How to use pointblank to understand, validate, and document your data
Register now!
Summary
This workshop will focus on the data quality and data documentation workflows that the pointblank package makes possible. We will use functions that allow us to:
- quickly understand a new dataset
- validate tabular data using rules that are based on our understanding of the data
- fully document a table by describing its variables and other important details
The pointblank package was created to scale from small validation problems (“Let’s make certain this table fits my expectations before moving on”) to very large (“Let’s validate these 35 database tables every day and ensure data quality is maintained”) and we’ll delve into all sorts of data quality scenarios so you’ll be comfortable using this package in your organization.

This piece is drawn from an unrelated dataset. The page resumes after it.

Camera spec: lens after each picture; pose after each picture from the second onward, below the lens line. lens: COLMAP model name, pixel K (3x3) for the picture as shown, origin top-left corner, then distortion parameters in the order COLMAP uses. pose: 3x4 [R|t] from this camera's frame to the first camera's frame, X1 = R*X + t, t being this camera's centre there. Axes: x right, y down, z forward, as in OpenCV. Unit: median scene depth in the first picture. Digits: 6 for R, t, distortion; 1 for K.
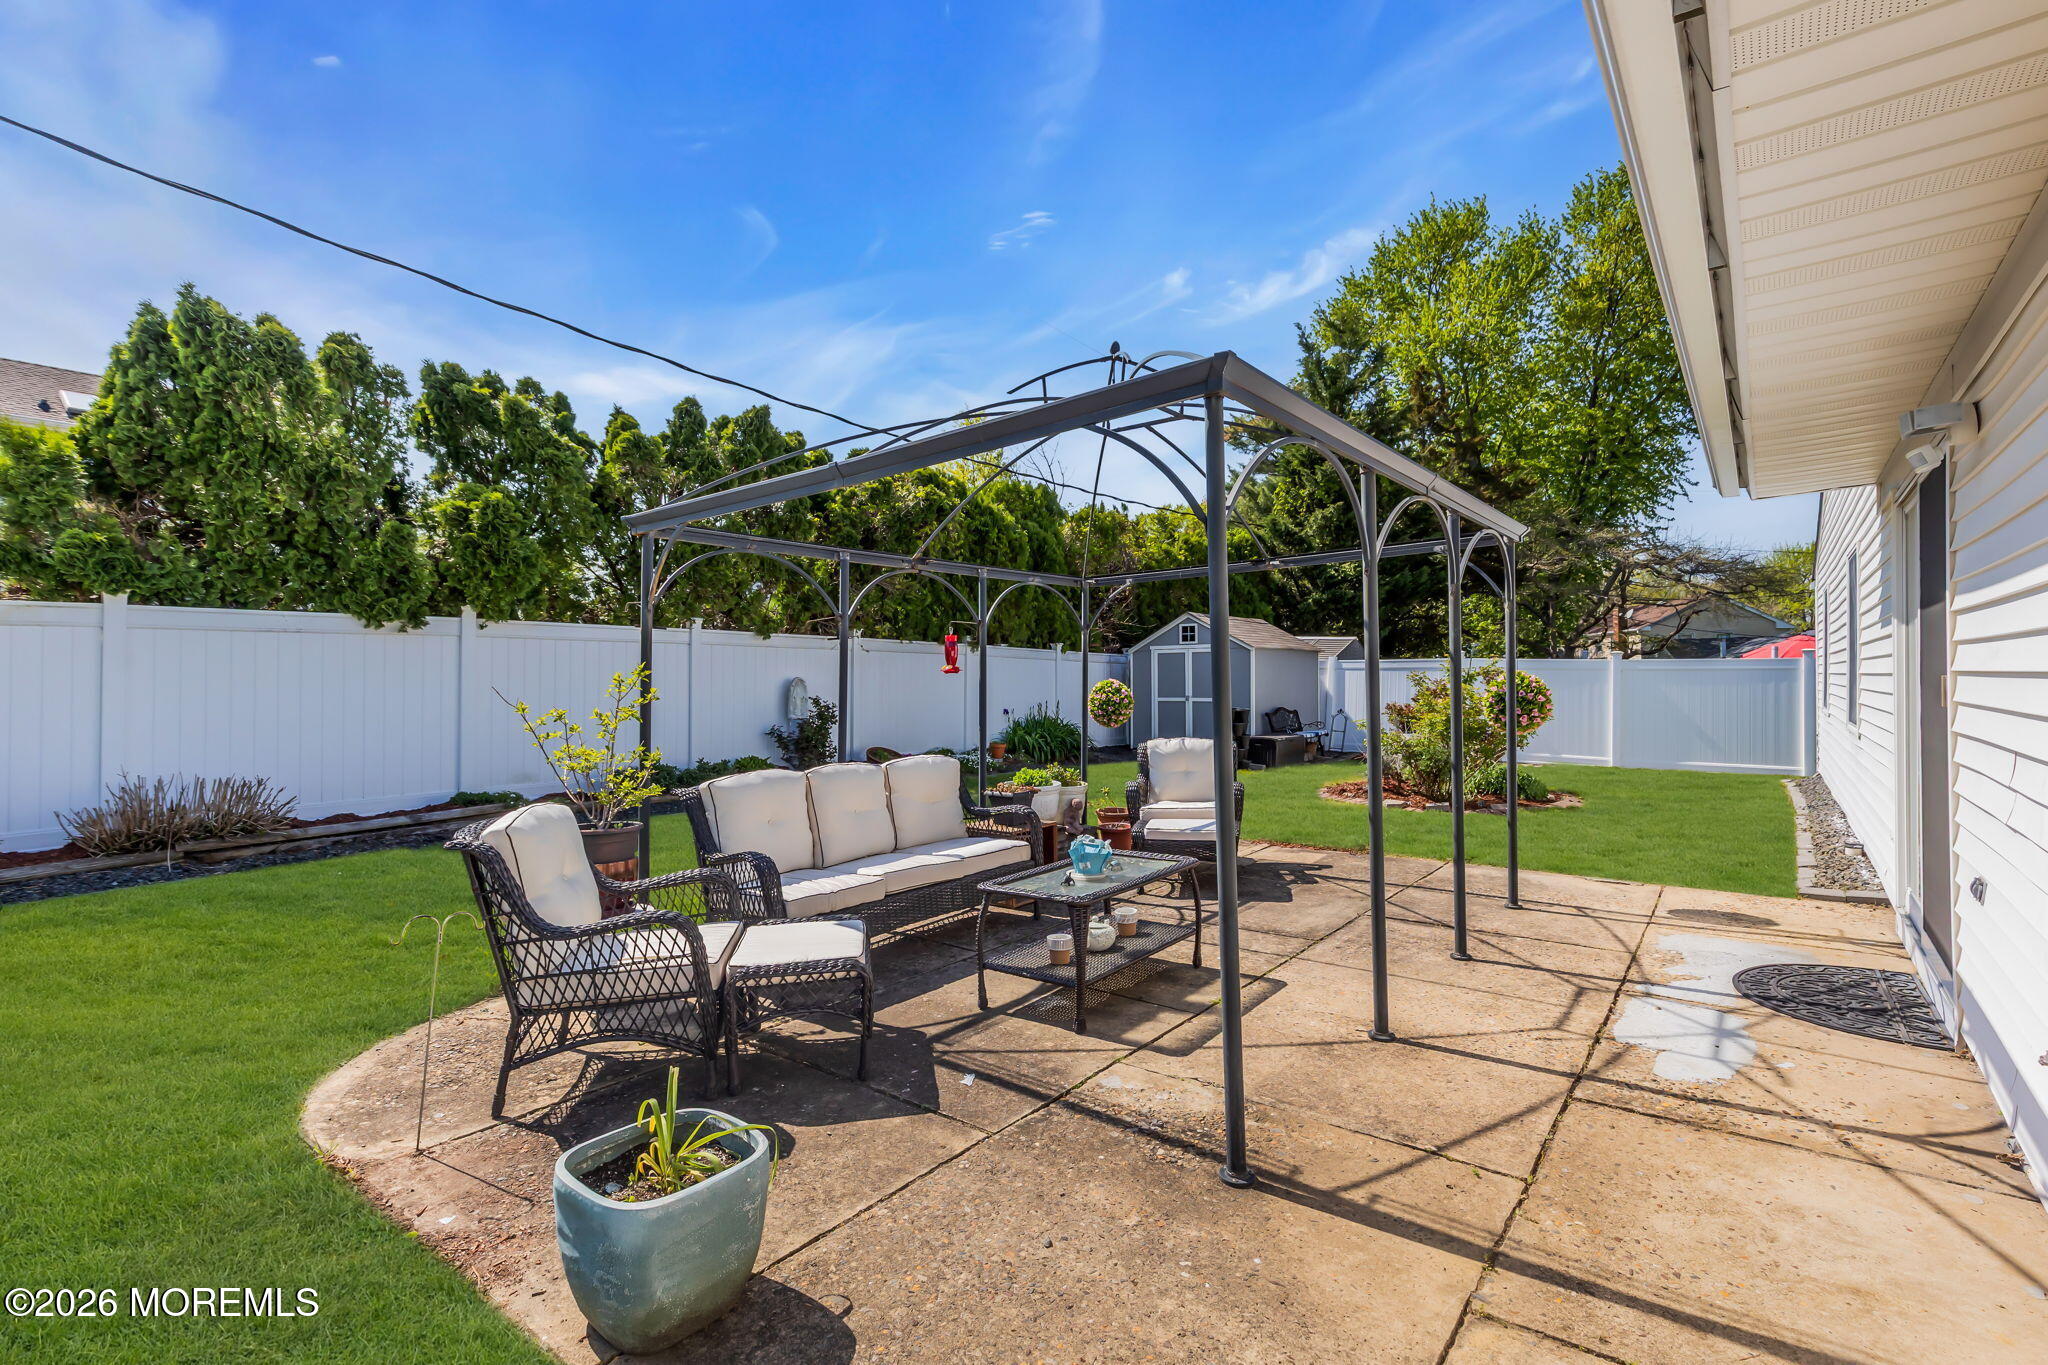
lens RADIAL K [[925.5, 0, 1076.3], [0, 925.5, 673.7], [0, 0, 1]] dist [0.003982, -0.001253]
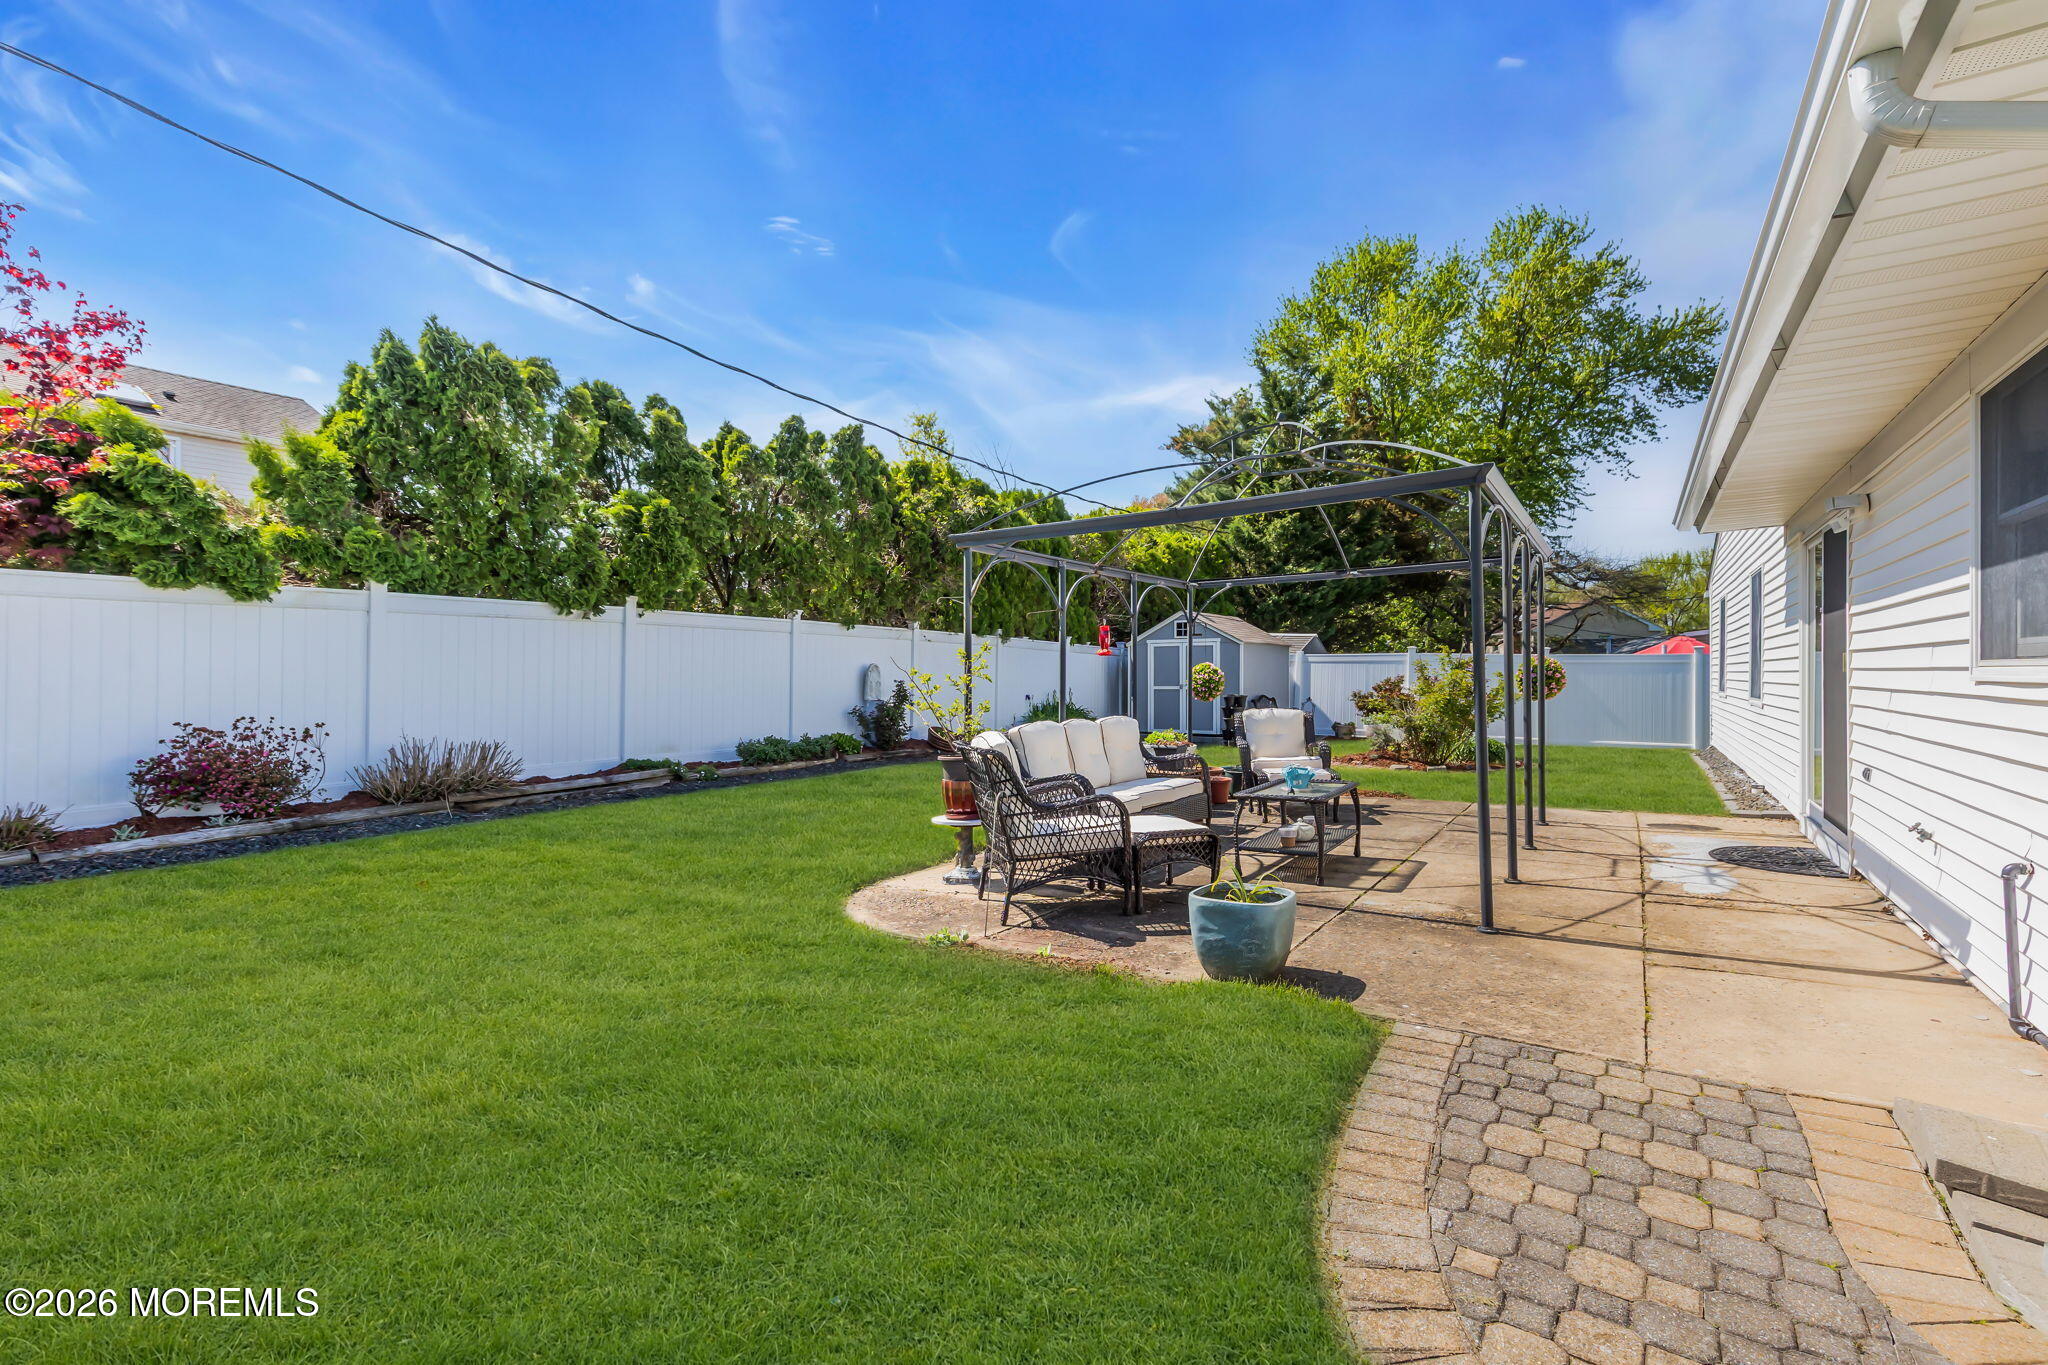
lens RADIAL K [[925.5, 0, 1072.5], [0, 925.5, 677.2], [0, 0, 1]] dist [0.003982, -0.001253]
pose [[0.995137, 0.004604, 0.098389, -0.271470], [-0.005259, 0.999966, 0.006396, 0.019135], [-0.098356, -0.006882, 0.995127, -0.231924]]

Data documentation is seemingly and unfortunately less common in organizations (maybe even less than the practice of data validation). We’ll learn all about how this doesn’t have to be a tedious chore. The pointblank package allows you to create informative and beautiful data documentation that will help others understand what’s in all those tables that are so vital to an organization.
Speaker
Richard Iannone, Software Engineer, Posit, PBC
Rich is a software engineer at Posit that enjoys creating useful R and Python packages. He trained and worked as an atmospheric scientist and discovered working with R to be a breath of fresh air compared to the Excel-based analysis workflows common in that field. Since joining Posit he has been focused on developing packages that help organizations with data management and data visualization/publishing. When not working on R and Python packages, Rich also enjoys other things like playing and listening to music, watching movies, and getting outside.